Push as the primary response channel

Buyers do not camp in the app waiting for quotes. They post a request and return to their day. Push notifications with a summary (number of quotes received, top-ranked offer, time saved vs last cycle) are the primary nudge to return. Email is a fallback for buyers who disable push. In-app badges are the third tier. This is a design lesson Cota AI shares with most mobile-first B2B tools.

Payment gateway deferred to post-MVP

Aggregating quotes and surfacing savings is the first value unlock. In-app settlement is the second. Shipping both at MVP would have doubled the regulatory and compliance surface (PCI-DSS considerations, fraud handling, dispute flows) without proving the core value first. Payment integration landed after quote aggregation had adoption to justify the complexity.

Results (verbatim from the live product)

  • 70 percent reduction in quoting time for active buyers compared to their pre-Cota AI workflow.
  • Average 15 percent savings per purchase across the buyer base.
  • 500+ registered suppliers in the first six months on-platform.
  • Live on the App Store and Google Play with both buyer and supplier surfaces shipped.

Those numbers stand on their own. The procurement buyer reading this case study can map them directly onto a US mid-market category owner's weekly workflow.

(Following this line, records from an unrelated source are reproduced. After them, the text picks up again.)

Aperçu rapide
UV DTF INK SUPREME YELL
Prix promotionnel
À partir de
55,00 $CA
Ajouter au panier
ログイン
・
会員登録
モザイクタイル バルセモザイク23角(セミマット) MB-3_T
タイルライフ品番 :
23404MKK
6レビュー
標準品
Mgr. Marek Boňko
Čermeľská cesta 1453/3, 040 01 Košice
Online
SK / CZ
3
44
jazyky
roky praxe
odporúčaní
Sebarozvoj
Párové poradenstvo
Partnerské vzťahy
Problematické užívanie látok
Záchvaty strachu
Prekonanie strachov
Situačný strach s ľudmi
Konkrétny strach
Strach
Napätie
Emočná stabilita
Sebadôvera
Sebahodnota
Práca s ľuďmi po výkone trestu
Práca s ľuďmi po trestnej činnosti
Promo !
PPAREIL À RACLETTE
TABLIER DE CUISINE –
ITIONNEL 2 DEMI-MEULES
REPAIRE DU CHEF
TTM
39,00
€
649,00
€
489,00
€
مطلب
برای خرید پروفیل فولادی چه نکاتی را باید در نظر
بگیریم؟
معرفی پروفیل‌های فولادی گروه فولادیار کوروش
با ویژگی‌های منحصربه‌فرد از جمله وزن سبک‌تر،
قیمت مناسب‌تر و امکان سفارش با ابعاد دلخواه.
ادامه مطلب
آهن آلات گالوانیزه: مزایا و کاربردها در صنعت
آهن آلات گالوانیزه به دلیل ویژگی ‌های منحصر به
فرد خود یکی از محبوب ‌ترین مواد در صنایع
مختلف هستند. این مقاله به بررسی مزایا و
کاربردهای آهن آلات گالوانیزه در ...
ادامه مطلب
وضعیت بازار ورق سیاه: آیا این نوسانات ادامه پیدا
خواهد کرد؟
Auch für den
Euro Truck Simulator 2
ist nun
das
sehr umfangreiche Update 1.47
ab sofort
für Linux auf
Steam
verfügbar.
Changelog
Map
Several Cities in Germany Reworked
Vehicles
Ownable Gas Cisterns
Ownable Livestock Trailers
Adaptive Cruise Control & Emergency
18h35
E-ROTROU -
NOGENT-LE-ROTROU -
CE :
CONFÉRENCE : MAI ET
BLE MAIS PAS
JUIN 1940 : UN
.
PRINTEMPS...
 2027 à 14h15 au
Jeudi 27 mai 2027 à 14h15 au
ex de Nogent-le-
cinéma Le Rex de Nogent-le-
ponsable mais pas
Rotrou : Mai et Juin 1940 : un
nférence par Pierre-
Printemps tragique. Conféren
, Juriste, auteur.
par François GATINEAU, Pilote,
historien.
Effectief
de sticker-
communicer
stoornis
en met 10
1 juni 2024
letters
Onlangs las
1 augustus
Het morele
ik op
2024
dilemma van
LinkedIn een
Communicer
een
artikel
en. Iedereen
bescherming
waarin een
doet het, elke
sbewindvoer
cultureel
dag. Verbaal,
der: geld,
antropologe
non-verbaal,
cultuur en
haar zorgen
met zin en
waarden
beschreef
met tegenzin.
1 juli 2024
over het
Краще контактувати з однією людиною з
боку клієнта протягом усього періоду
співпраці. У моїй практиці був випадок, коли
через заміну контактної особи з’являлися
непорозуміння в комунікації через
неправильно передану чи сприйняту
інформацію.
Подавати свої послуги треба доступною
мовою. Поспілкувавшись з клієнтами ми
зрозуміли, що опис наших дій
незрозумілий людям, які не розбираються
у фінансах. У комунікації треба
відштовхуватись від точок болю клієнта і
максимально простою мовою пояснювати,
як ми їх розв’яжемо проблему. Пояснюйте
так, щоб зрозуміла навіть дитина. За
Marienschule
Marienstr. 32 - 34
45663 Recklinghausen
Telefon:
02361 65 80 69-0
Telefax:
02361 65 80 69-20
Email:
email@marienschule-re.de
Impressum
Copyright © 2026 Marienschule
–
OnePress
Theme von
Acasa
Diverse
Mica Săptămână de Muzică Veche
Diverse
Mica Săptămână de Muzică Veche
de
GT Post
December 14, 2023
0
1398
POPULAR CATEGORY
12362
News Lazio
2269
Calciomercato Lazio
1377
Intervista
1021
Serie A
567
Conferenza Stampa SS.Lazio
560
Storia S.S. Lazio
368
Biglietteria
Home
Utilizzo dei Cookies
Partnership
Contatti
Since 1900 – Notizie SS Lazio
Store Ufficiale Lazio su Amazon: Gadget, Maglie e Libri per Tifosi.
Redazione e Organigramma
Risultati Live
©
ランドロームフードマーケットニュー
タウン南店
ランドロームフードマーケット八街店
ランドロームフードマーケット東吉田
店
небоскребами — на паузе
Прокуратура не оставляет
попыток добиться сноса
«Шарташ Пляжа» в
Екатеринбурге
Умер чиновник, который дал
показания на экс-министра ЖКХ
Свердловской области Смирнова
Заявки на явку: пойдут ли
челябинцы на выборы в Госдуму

What this pattern means for US B2B procurement builders

Mid-market US buyers spending $1M to $50M a year on indirect categories are the underserved middle. Coupa and Ariba are priced and scoped for larger spend. Spreadsheets are priced and scoped for zero spend. A lightweight AI-assisted B2B procurement app at $20 to $100 per seat per month fits the gap, and the Cota AI results — 70 percent time reduction, 15 percent savings — are the numbers that make the purchase decision easy.

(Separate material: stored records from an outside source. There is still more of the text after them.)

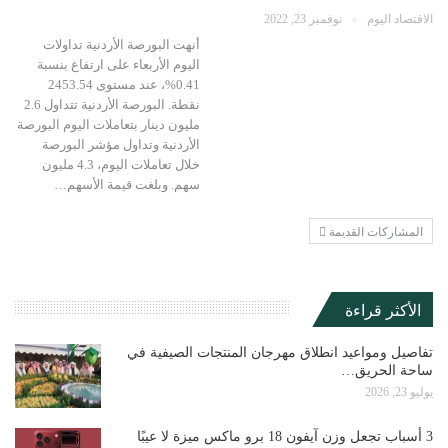
الاقتصاد اليوم
نوفمبر 23, 2022
أنهت البورصة الأردنية تداولات
اليوم الأربعاء على ارتفاع بنسبة
0.41%، عند مستوى 2453.54
نقطة. البورصة الأردنية تتداول 2.6
مليون دينار بتعاملات اليوم البورصة
الأردنية وتداول مؤشر البورصة
خلال تعاملات اليوم، 4.3 مليون
سهم. وبلغت قيمة الأسهم…
المشاركات القديمة
الأكثر قراءة
تفاصيل ومواعيد انطلاق مهرجان المنتجات الصيفية في
ساحة الحريق…
يوليو 23, 2026
3 أسباب تجعل وزن آيفون 18 برو ماكس ميزة لا عيبًا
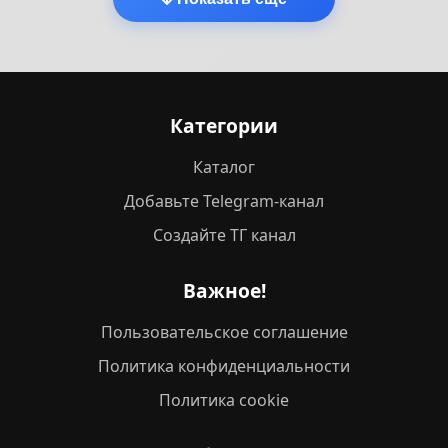
Категории
Каталог
Добавьте Telegram-канал
Создайте ТГ канал
Важное!
Пользовательское соглашение
Политика конфиденциальности
Политика cookie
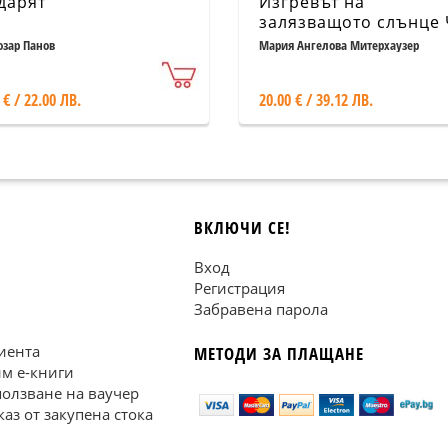
дарят
Изгревът на
залязващото слънце Ч
озар Панов
Мария Ангелова Митерхаузер
 € / 22.00 ЛВ.
20.00 € / 39.12 ЛВ.
ВКЛЮЧИ СЕ!
Вход
Регистрация
Забравена парола
иента
МЕТОДИ ЗА ПЛАЩАНЕ
им е-книги
ползване на ваучер
каз от закупена стока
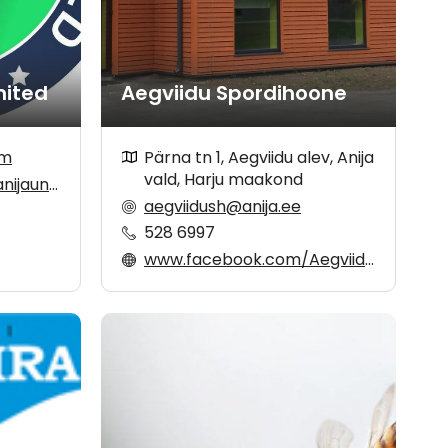
nited
Aegviidu Spordihoone
om
Pärna tn 1, Aegviidu alev, Anija
vald, Harju maakond
aunited
aegviidush@anija.ee
528 6997
www.facebook.com/Aegviidu-Spordihoone-468129893676074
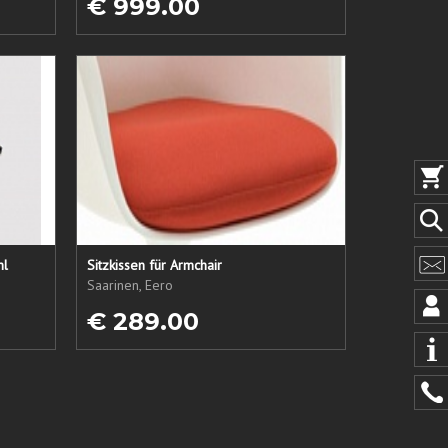
€ 999.00
hl
Sitzkissen für Armchair
Saarinen, Eero
€ 289.00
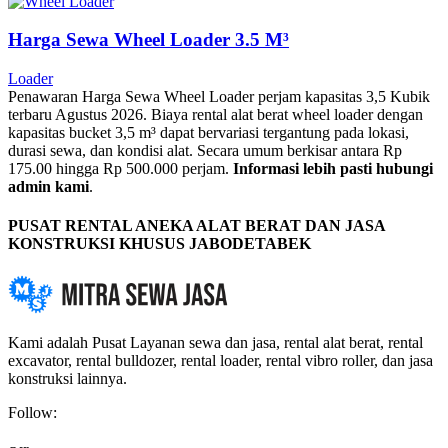
Harga Sewa Wheel Loader 3.5 M³
Loader
Penawaran Harga Sewa Wheel Loader perjam kapasitas 3,5 Kubik
terbaru Agustus 2026. Biaya rental alat berat wheel loader dengan
kapasitas bucket 3,5 m³ dapat bervariasi tergantung pada lokasi,
durasi sewa, dan kondisi alat. Secara umum berkisar antara Rp
175.00 hingga Rp 500.000 perjam.
Informasi lebih pasti hubungi
admin kami
.
PUSAT RENTAL ANEKA ALAT BERAT DAN JASA
KONSTRUKSI KHUSUS JABODETABEK
Kami adalah Pusat Layanan sewa dan jasa, rental alat berat, rental
excavator, rental bulldozer, rental loader, rental vibro roller, dan jasa
konstruksi lainnya.
Follow:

The build envelope for a product in this shape is 60 to 120 days for a core MVP, with the AI layer added iteratively as real quote data accrues. That is comparable to other vertical SaaS patterns in the FWC case-study library — the Palm Lav laundry management app case study shows the same timeline shape for a single-tenant operational SaaS, and the Pato Delivery last-mile marketplace case study contrasts with a three-surface marketplace MVP when the product requires multiple apps instead of one. For a consumer-fintech parallel on network economics rather than procurement, the Desconto Premiado cashback and loyalty case study is a useful comparison on dual-sided platforms.

Nearshore execution note

Cota AI was built by a small senior team working in timezone overlap with US buyers. That matters for a procurement product — buyer feedback cycles are fast, supplier pilots require same-day iteration, and the AI layer needs calibration against US category data, not Brazilian. A nearshore AI development partner for US businesses shortens the loop between US stakeholder and engineering on exactly this kind of build. For a broader look at how the nearshore model maps onto US buyer expectations, see the Brazilian nearshore app development company overview.

Ready to build your own B2B procurement app?

If you are evaluating a build in this shape — mid-market procurement automation, AI-assisted quoting, a marketplace dynamic — the best next step is a scoped conversation. Request a quote with your category mix and spend profile, or contact the team for a technical discovery call on the AI-layer sequencing.

Closing: why a B2B procurement app beats the spreadsheet, again

Cota AI is a working example of what a mid-market B2B procurement app does when it is scoped correctly: collapse the quote workflow, make the savings visible, and let the AI layer earn trust before it earns authority. The architecture is boring where boring is cheap (PostgreSQL, NestJS, SQS, Lambda) and opinionated where opinion creates value (explainable scoring, queue-based fan-out, push-first UX). The result for a US procurement team spending $10M a year on indirect categories is a reclaimed work-week per month and a 15 percent improvement in unit economics — numbers that write their own business case.